Average Reds said:
This is precisely the point.
Assuming that what has been presented in court is true, the evidence against AH is incredibly powerful because (1) it is easy to understand, and (2) it does not lend itself to alternative explanations.
We know from video surveillance that Hernandez drove Lloyd to the place where he was murdered minutes before the killing took place. We know that Hernandez then left the scene minutes later. We know that Hernandez was seen on video minutes after this waving a gun around. And we know that Hernandez engaged in an attempt to destroy evidence when confronted by police.
Hernandez' attorneys can parse this all they want, but no reasonable person can draw a conclusion from this set of facts that doesn't result in Hernandez going away for the rest of his life.
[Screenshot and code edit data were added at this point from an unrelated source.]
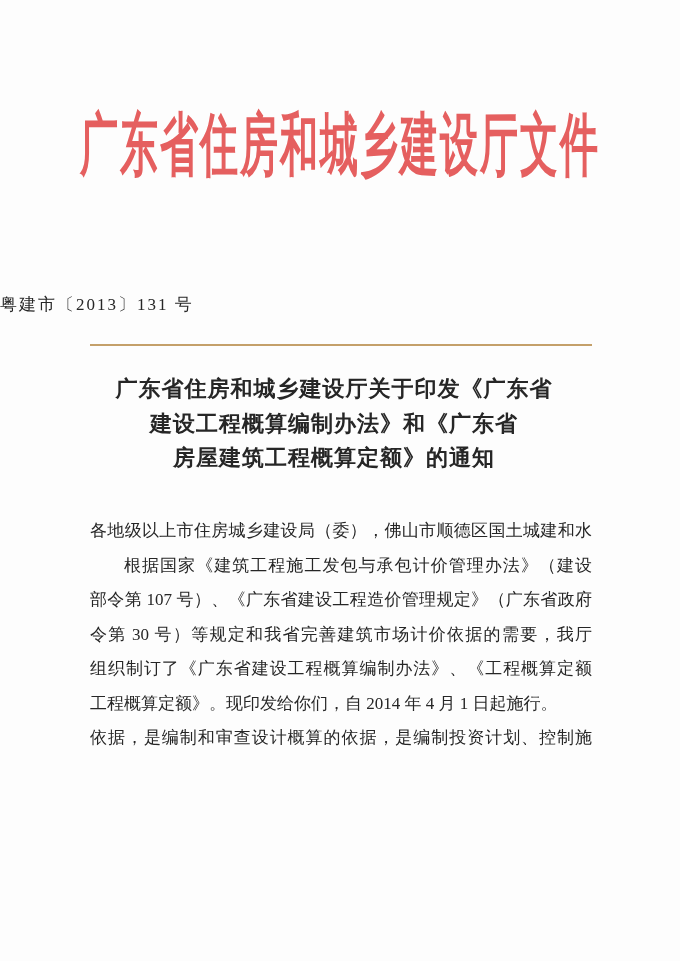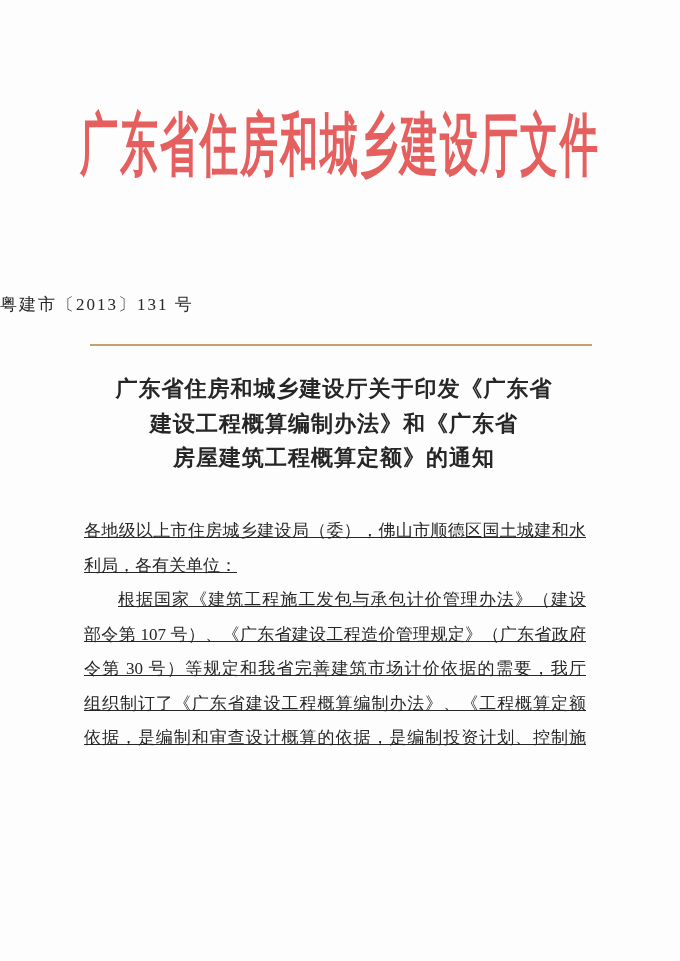--- a/index.html
+++ b/index.html
@@ -59,25 +59,24 @@
     width: 668px;
     text-align: center;
     font-size: 22px;
     line-height: 34.5px;
     font-weight: 600;
     letter-spacing: 1px;
   }
   .body-text {
     position: absolute;
     top: 514px;
-    left: 84px;
+    left: 90px;
     width: 502px;
     font-size: 17px;
     line-height: 34.5px;
-    text-decoration: underline;
   }
   .line {
     text-align: justify;
     text-align-last: justify;
   }
   .line.end {
     text-align-last: left;
   }
   .line.indent {
     text-indent: 2em;
@@ -97,28 +96,28 @@
   <div class="doc-title">
     <div class="title-line">广东省住房和城乡建设厅关于印发《广东省</div>
     <div class="title-line">建设工程概算编制办法》和《广东省</div>
     <div class="title-line">房屋建筑工程概算定额》的通知</div>
   </div>
 
   <div class="body-text">
 
     <div class="paragraph">
       <div class="line">各地级以上市住房城乡建设局（委），佛山市顺德区国土城建和水</div>
-      <div class="line end">利局，各有关单位：</div>
     </div>
 
     <div class="paragraph">
       <div class="line indent">根据国家《建筑工程施工发包与承包计价管理办法》（建设</div>
       <div class="line">部令第 107 号）、《广东省建设工程造价管理规定》（广东省政府</div>
       <div class="line">令第 30 号）等规定和我省完善建筑市场计价依据的需要，我厅</div>
       <div class="line">组织制订了《广东省建设工程概算编制办法》、《工程概算定额</div>
+      <div class="line end">工程概算定额》。现印发给你们，自 2014 年 4 月 1 日起施行。</div>
     </div>
 
     <div class="paragraph">
       <div class="line">依据，是编制和审查设计概算的依据，是编制投资计划、控制施</div>
     </div>
 
   </div>
 
 </div>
I agree to some degree based on our current knowledge of the evidence and I think eventually the V&N thread will house the detailed trial analysis once things pick up, but let me point out a few things. However, since all we have is the prosecutions version of the evidence and events, we really don't know the half of it.
First let me say, I think the evidence is pretty large in regards to Hernandez. Having said that, what we have is circumstantial in regards to placing him at the scene and having the means (weapons) to carry out the crime. All its going to take to start creating doubt is for some of the evidence we all feel is solid, to not be so solid. And since all we have is a recital of the evidence by the prosecutor at a bail hearing, we are in wait and see what the defense has mode.
For instance, surveillance video has this car presumably at home, on way to Lloyd's, from Lloyd's, murder scene, back at home, back at Enterprise. I'd imagine the video quality varies, what if one video is clear as a bell, but the Industrial park video is blurry to the point where you can't even tell what type of car there is? Or what if that video shows another car in the area at the same time? Or what if Hernandez' lawyers, aided with the actual circumstances presuming Hernandez has something that helps his cause, find a video that shows this car somewhere else around the time of the murder?
What if Lloyd has additional texts in his phone that bring the current ones we know about into a different context? Or what if he's got additional texts that cast some doubt on the current understanding of the events? Or what if he ends out of every 10 texts to his sister ends with "just so you know"?
Again, I'm not saying AH is innocent. I think the circumstantial evidence has pieced together a fairly tight puzzle, but the problem with a large circumstantial case, is all it takes is one piece not to fit and you've got reasonable doubt. Juries like to things fit together for big cases, like details about how someone was killed, and by who. Putting three men at a scene doesn't exactly finish the story. Add the fact that you've likely got three somewhat thug savvy defendants that might all clam up and its not as neat as you think.
When you add a contrasting piece of evidence, possibly another person or two, and some circumstances we don't know about to the mix and things might be stickier than we think at this point.